Reagan's anti-drug PSA came out in 1986, five years after the New York Times' first report on what would later be called AIDS. President Reagan didn't give a speech on AIDS until 1987, six years after it was identified as a major public health issue. While President Reagan stayed mum on the issue, Nancy Reagan just said "no" to injection drug users: the same people who were at extreme risk for contracting HIV. By 1985, 17% of HIV infections were due to intravenous drug use.
Heroin has been a problem in communities of color for decades. By 2002, four out of every five HIV-positive drug users in the United States were black or Latino, and 62% of people living with AIDS in the United States were people of color. In these numbers, we see many overlapping stigmas: drug use, HIV and biases against people of color in the United States.
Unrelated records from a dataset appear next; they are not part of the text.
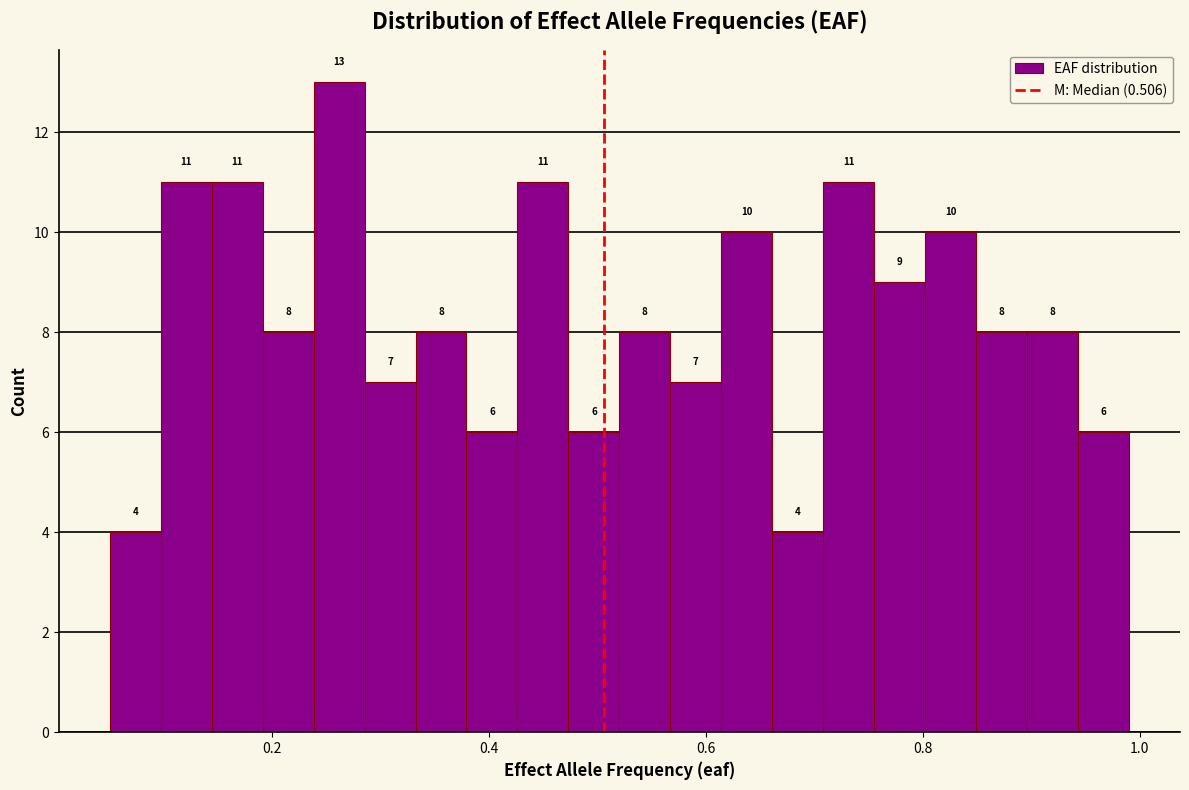

Around what value on the x-axis is the tallest bar? Give the approximate position of its centre, as read against the axis.

0.26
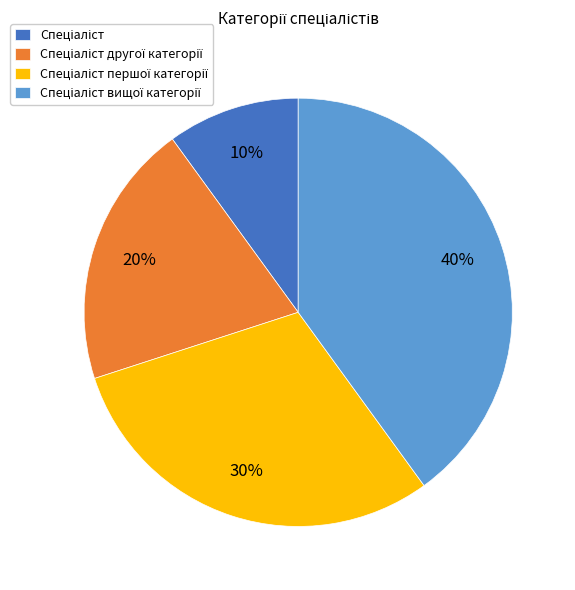

Does any single category account for the majority?

No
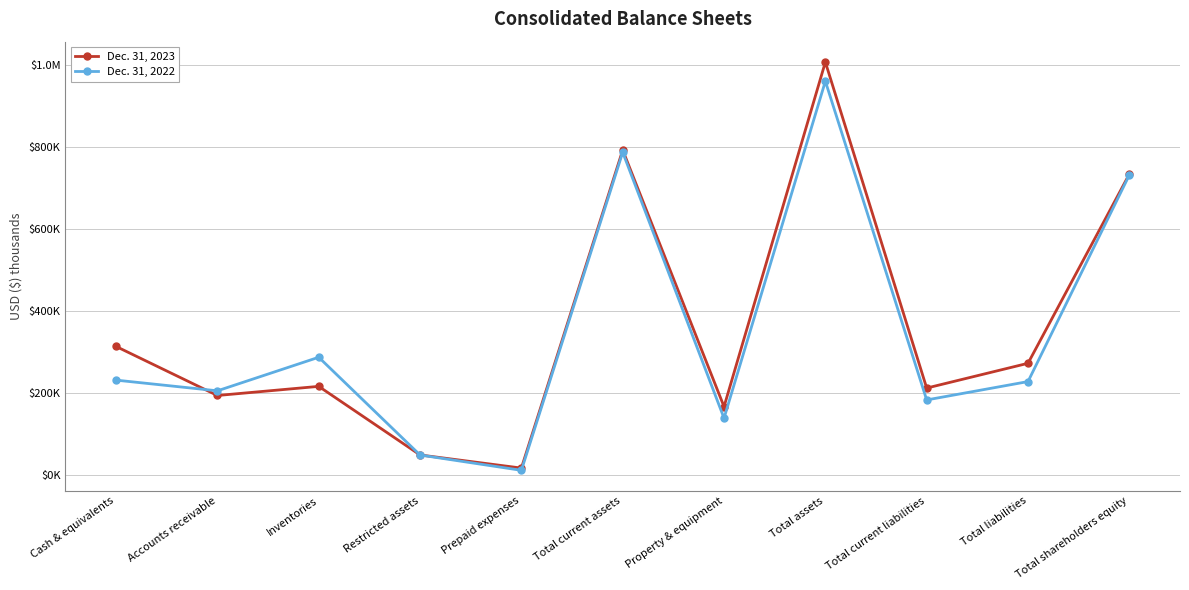

What is the total value across all series at Inventories?

504914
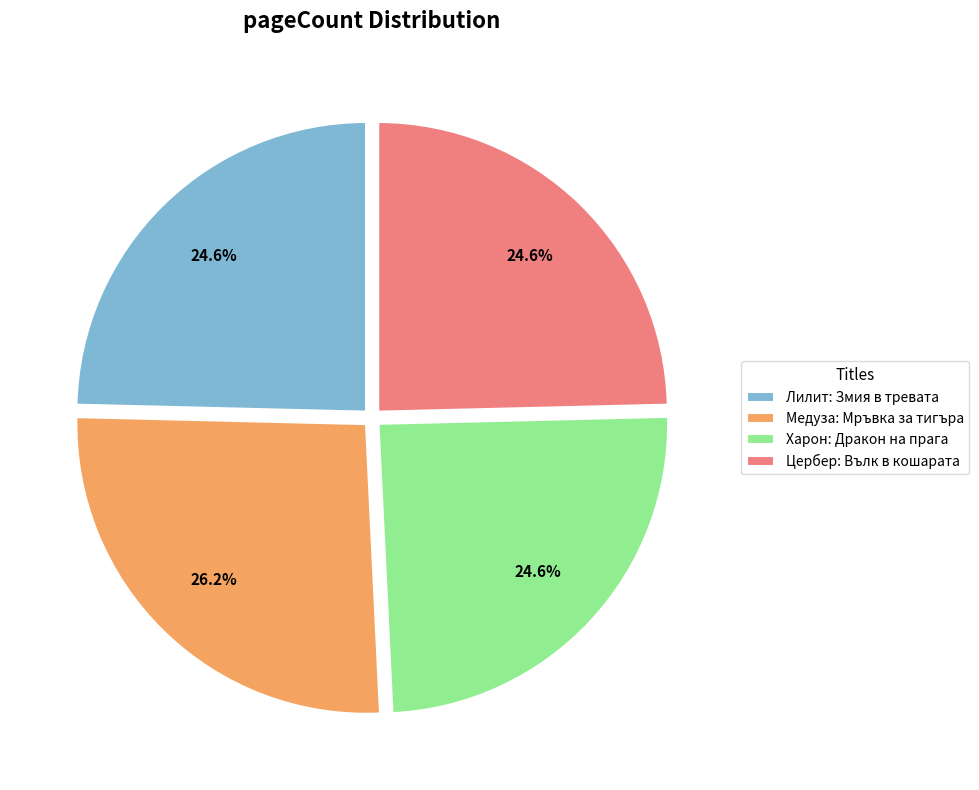

Does Медуза: Мръвка за тигъра represent more than half of the total?

No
It's no secret that the United States is currently in the throes of an opioid epidemic — one that is finally gaining attention now that it is affecting white Americans. PBS reported that data from the Centers for Disease Control and Prevention showed a 213% increase in deaths due to overdose among black people from 2010-2014 and a 137% increase among Latinos. However, heroin use is moving from an urban epidemic that affects people of color to one affecting white, rural communities, according to a study in JAMA Psychiatry.
In 2015, an HIV outbreak in southeast Indiana was directly tied to the heroin epidemic in the area. Even worse, the HIV outbreak happened right after the only HIV testing facility in the area — a local Planned Parenthood — was shut down due to state funding cuts. That outbreak, which mostly affected Indiana's white population, spurred a temporary needle exchange meant to save other heroin users from also being infected with HIV.
That response is much different than the response people of color usually get. As Marc Mauer, executive director of the Sentencing Project, told the Atlantic: "When the perception of the user population is primarily people of color, then the response is to demonize and punish. When it's white, then we search for answers."
Nancy Reagan said "drug criminals" were "ingenious," but the same could be said of the blueprints that the Reagan administration made for the war on drugs and the lack of response to the AIDS epidemic. She may have made headlines for refusing help to actor Rock Hudson, but she also just said no to helping people of color who were fighting addiction. And though she may be a style icon — ironically, her favorite color is the color of the AIDS awareness ribbon — she deserves to be remembered for saying "no" to helping those living with HIV.